Regular Employees Don't Want to Become Freeters
When freeters were asked why they chose their lifestyle, the most frequent response was "to give priority to the things I myself want to do" (40%). This was followed by "as a stopgap until I can find a job I want to do" (23%); "I wanted to get a regular position, but under present employment conditions that was impossible" (18%); and "Even with a job as a regular employee, I would change jobs anyway" (8%). The total length of time they had spent as a freeter was relatively short. The largest category was "between six months and three years" (38%); followed by "up to six months" (22%); and "between three and five years" (18%). The average amount of time spent in one freeter job was surprisingly short: "between six months and one year" (26%); "between three and six months" (20%); and "less than three months" (18%).
Another line of questioning the survey pursued was whether regular employees would like to become freeters. Here, negative responses were overwhelmingly in the majority, with 34% replying, "No, but I may become one as a result of the recession and employment uncertainty." Another 30% said, "I want to stay in my present position," and 20% stated, "I may change jobs in the future, but I don't want to become a freeter under any circumstances."

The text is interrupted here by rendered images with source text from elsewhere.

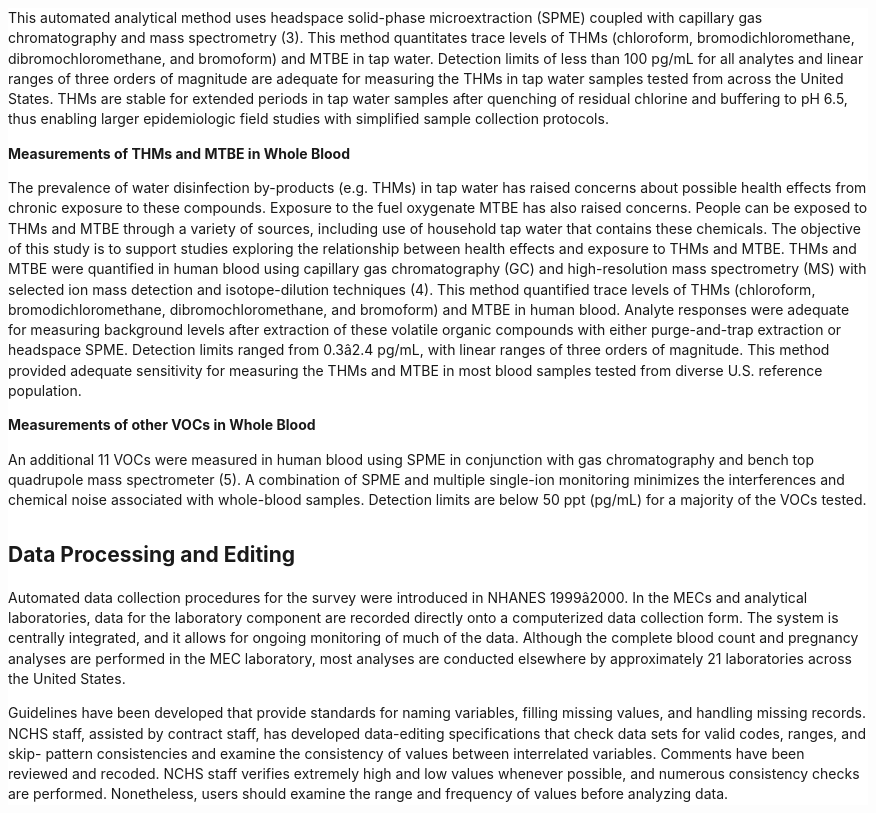 This automated analytical method uses headspace solid-phase microextraction
(SPME) coupled with capillary gas chromatography and mass spectrometry (3).
This method quantitates trace levels of THMs (chloroform,
bromodichloromethane, dibromochloromethane, and bromoform) and MTBE in tap
water. Detection limits of less than 100 pg/mL for all analytes and linear
ranges of three orders of magnitude are adequate for measuring the THMs in tap
water samples tested from across the United States. THMs are stable for
extended periods in tap water samples after quenching of residual chlorine and
buffering to pH 6.5, thus enabling larger epidemiologic field studies with
simplified sample collection protocols.

**Measurements of THMs and MTBE in Whole Blood**

The prevalence of water disinfection by-products (e.g. THMs) in tap water has
raised concerns about possible health effects from chronic exposure to these
compounds. Exposure to the fuel oxygenate MTBE has also raised concerns.
People can be exposed to THMs and MTBE through a variety of sources, including
use of household tap water that contains these chemicals. The objective of
this study is to support studies exploring the relationship between health
effects and exposure to THMs and MTBE. THMs and MTBE were quantified in human
blood using capillary gas chromatography (GC) and high-resolution mass
spectrometry (MS) with selected ion mass detection and isotope-dilution
techniques (4). This method quantified trace levels of THMs (chloroform,
bromodichloromethane, dibromochloromethane, and bromoform) and MTBE in human
blood. Analyte responses were adequate for measuring background levels after
extraction of these volatile organic compounds with either purge-and-trap
extraction or headspace SPME. Detection limits ranged from 0.3â2.4 pg/mL,
with linear ranges of three orders of magnitude. This method provided adequate
sensitivity for measuring the THMs and MTBE in most blood samples tested from
diverse U.S. reference population.

**Measurements of other VOCs in Whole Blood**

An additional 11 VOCs were measured in human blood using SPME in conjunction
with gas chromatography and bench top quadrupole mass spectrometer (5). A
combination of SPME and multiple single-ion monitoring minimizes the
interferences and chemical noise associated with whole-blood samples.
Detection limits are below 50 ppt (pg/mL) for a majority of the VOCs tested.

## Data Processing and Editing

Automated data collection procedures for the survey were introduced in NHANES
1999â2000. In the MECs and analytical laboratories, data for the laboratory
component are recorded directly onto a computerized data collection form. The
system is centrally integrated, and it allows for ongoing monitoring of much
of the data. Although the complete blood count and pregnancy analyses are
performed in the MEC laboratory, most analyses are conducted elsewhere by
approximately 21 laboratories across the United States.

Guidelines have been developed that provide standards for naming variables,
filling missing values, and handling missing records. NCHS staff, assisted by
contract staff, has developed data-editing specifications that check data sets
for valid codes, ranges, and skip- pattern consistencies and examine the
consistency of values between interrelated variables. Comments have been
reviewed and recoded. NCHS staff verifies extremely high and low values
whenever possible, and numerous consistency checks are performed. Nonetheless,
users should examine the range and frequency of values before analyzing data.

Respondents were then asked how they imagined themselves 10 years from now. Of the freeters, those full of hope for the future said, "I will have overcome my present circumstances and will have succeeded in realizing my dreams" (30%). Those content to let things run their course answered, "I have no idea" (also 30%). [See graph 3] Behind these came "I will be working as a regular company employee" (16%) and "I will still be a freeter" (8%). Of full-time workers, the most popular answer was "I will be working full-time" (38%). This was followed by "I will have realized my dreams" (20%); "I will either not be working or will be a full-time housewife" (16%); and "I have no idea" (also 16%). [See graph 4]
A number of surveys and analyses of freeters have been conducted by various bodies. In its white paper two years ago, the Ministry of Labor (now the Ministry of Health, Labour and Welfare) estimated that there were 1.5 million freeters in 1997, showing that their ranks had tripled since 1982. In the bubble economy of the latter half of the 1980s, a positive image of freeters--as people working in freedom and pursuing their dreams--was widespread. The white paper warned that, in the present circumstances of a prolonged economic slump, freeters may find it difficult to obtain positions as regular company employees and could exacerbate employment uncertainty.
The Japan Institute of Labor, a think tank of the Ministry of Health, Labour and Welfare, published the results of an interview survey of 97 freeters in 2000. According to this, 60% of freeters are women, the majority aged 20 to 25. The report classifies freeters into three types. One is the "moratorium" type (where freeters put off taking a regular job until they know what they want to do). Another is the "dream pursuing" type, and the third is the "no alternative" type. Average time worked per week was 4.9 days, and average monthly pay was ¥139,000 (U.S.$1,069 at 130 yen to the dollar). Freeters' employment opportunities are usually limited to the food-service industry, working retail at places like convenience stores, telephone sales, and working at outside sites, such as traffic monitoring. Few jobs held by freeters assist them in acquiring specialist knowledge or skills.